**Aim**. Copy out every line of text in each record below, word for word, and leave the pictures out.

Dataset items:

════

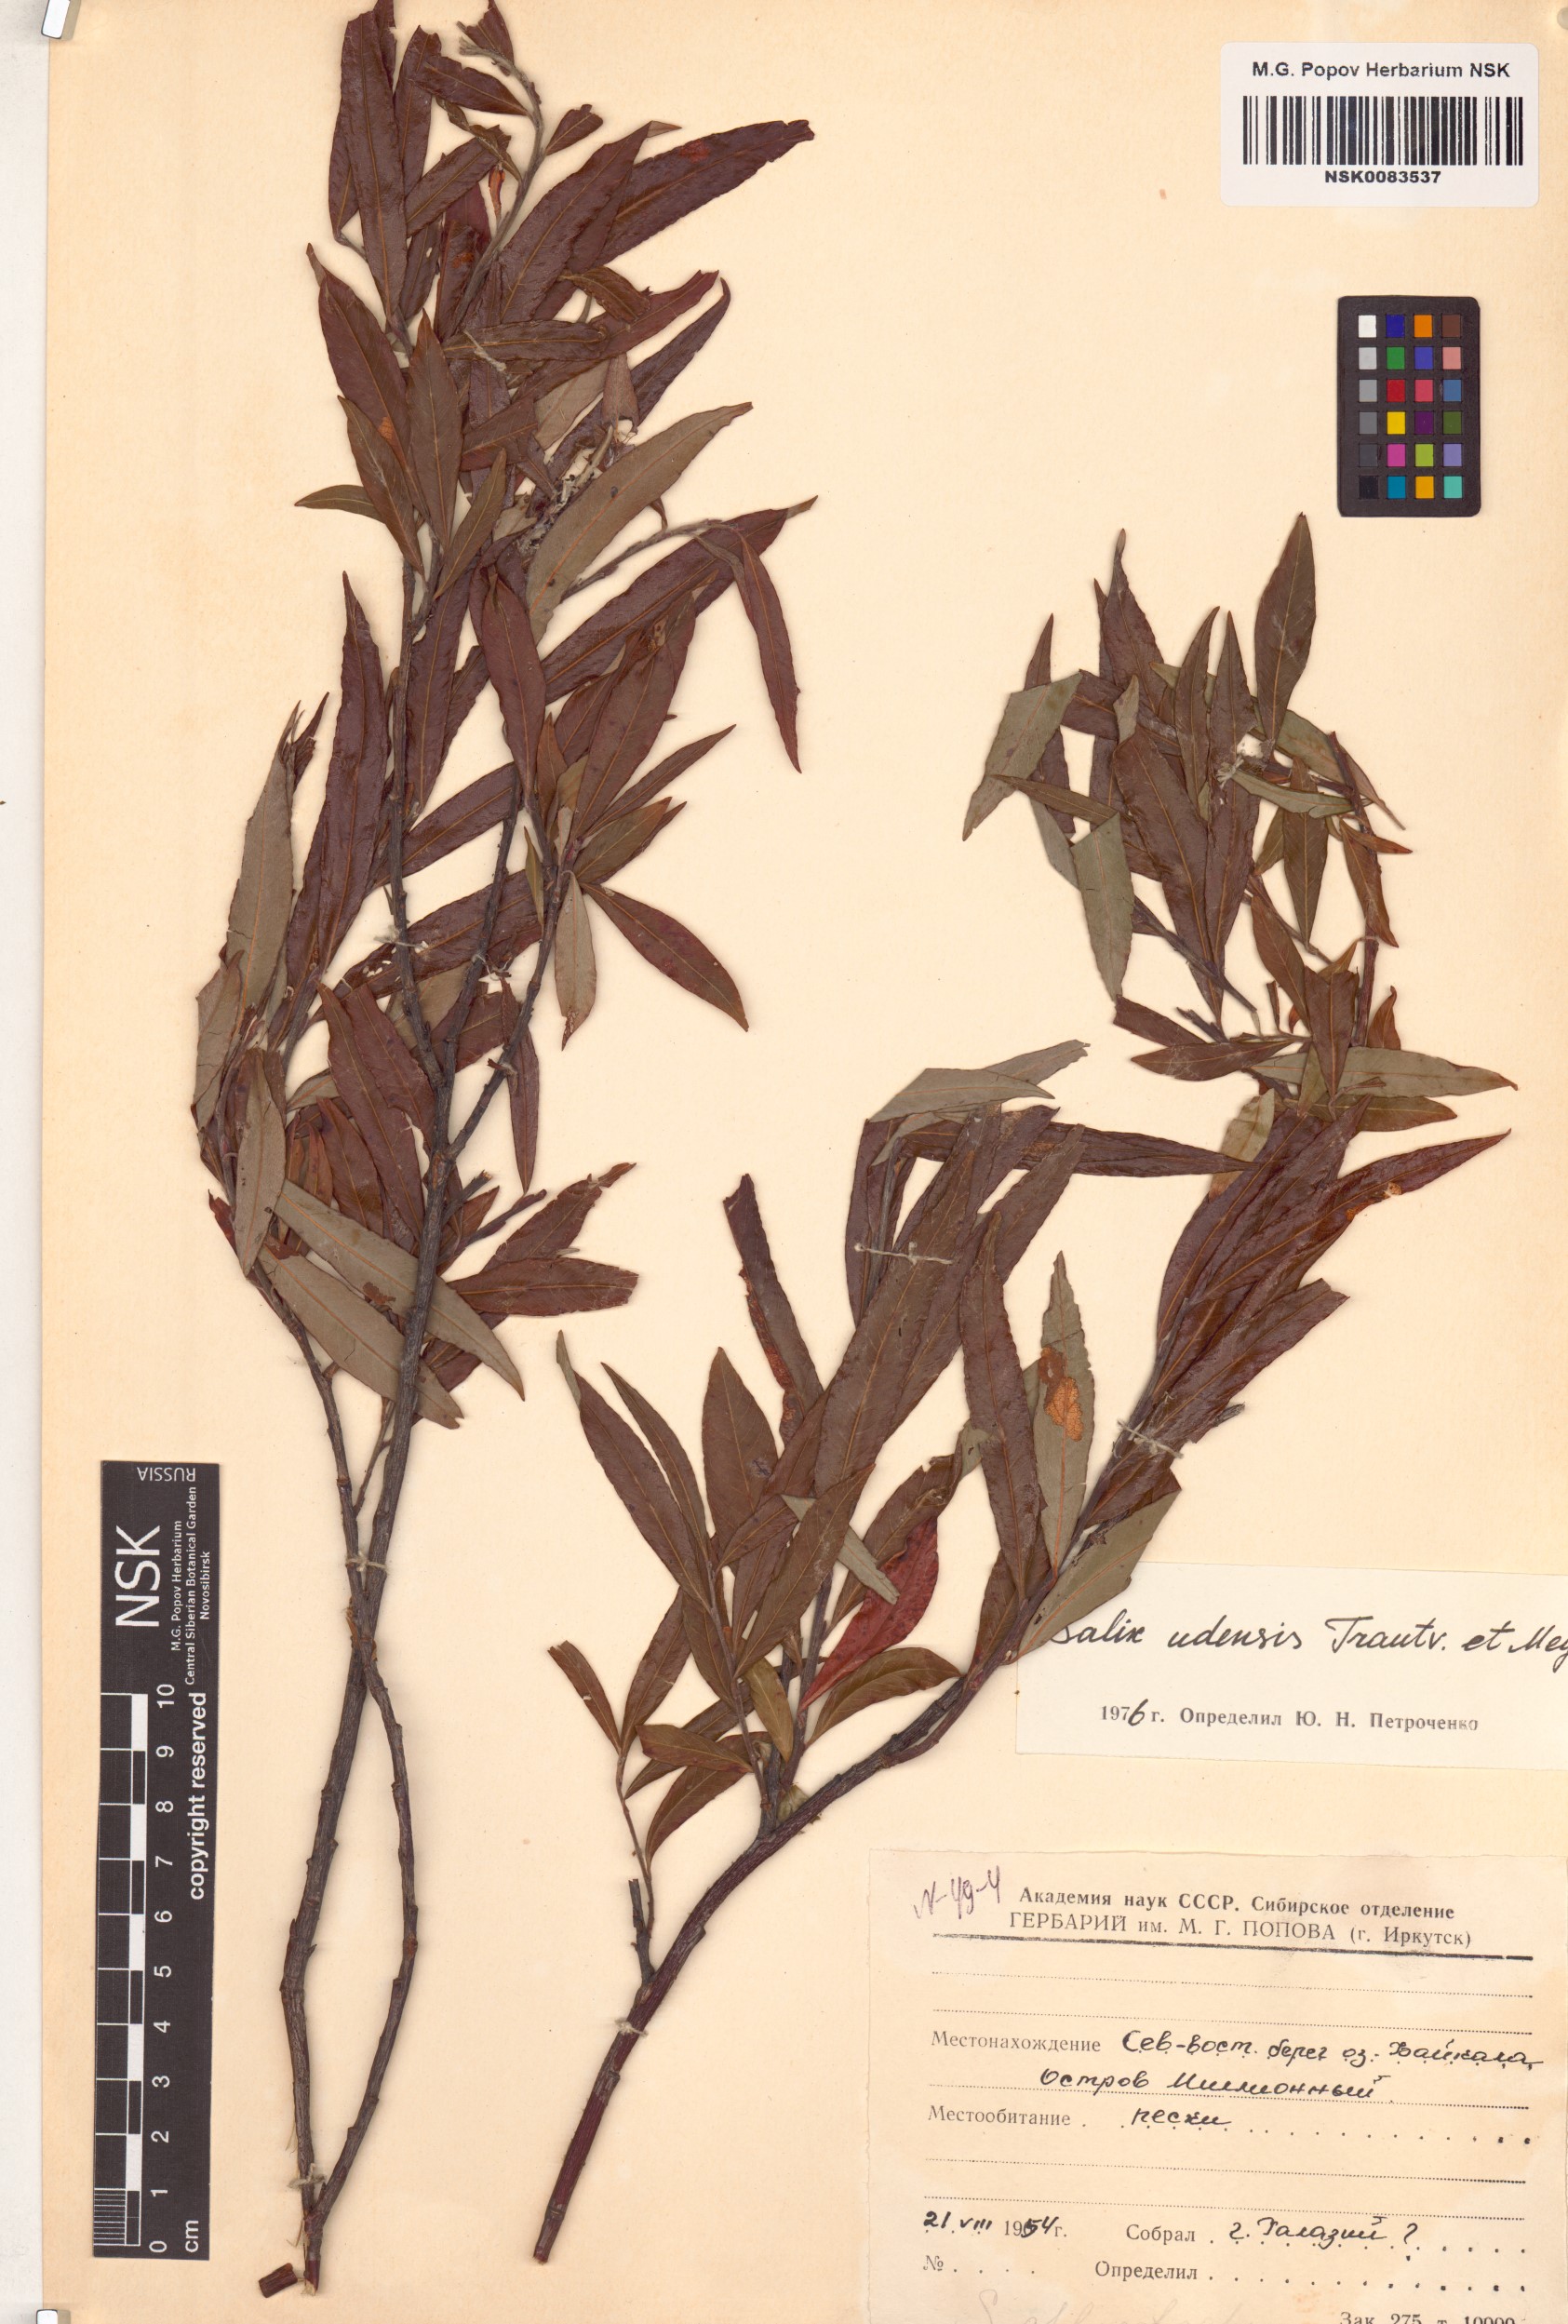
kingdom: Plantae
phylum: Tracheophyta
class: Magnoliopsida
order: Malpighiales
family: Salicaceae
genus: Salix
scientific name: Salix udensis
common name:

════

**Worked solution**.
kingdom: Plantae
phylum: Tracheophyta
class: Magnoliopsida
order: Malpighiales
family: Salicaceae
genus: Salix
scientific name: Salix udensis
common name:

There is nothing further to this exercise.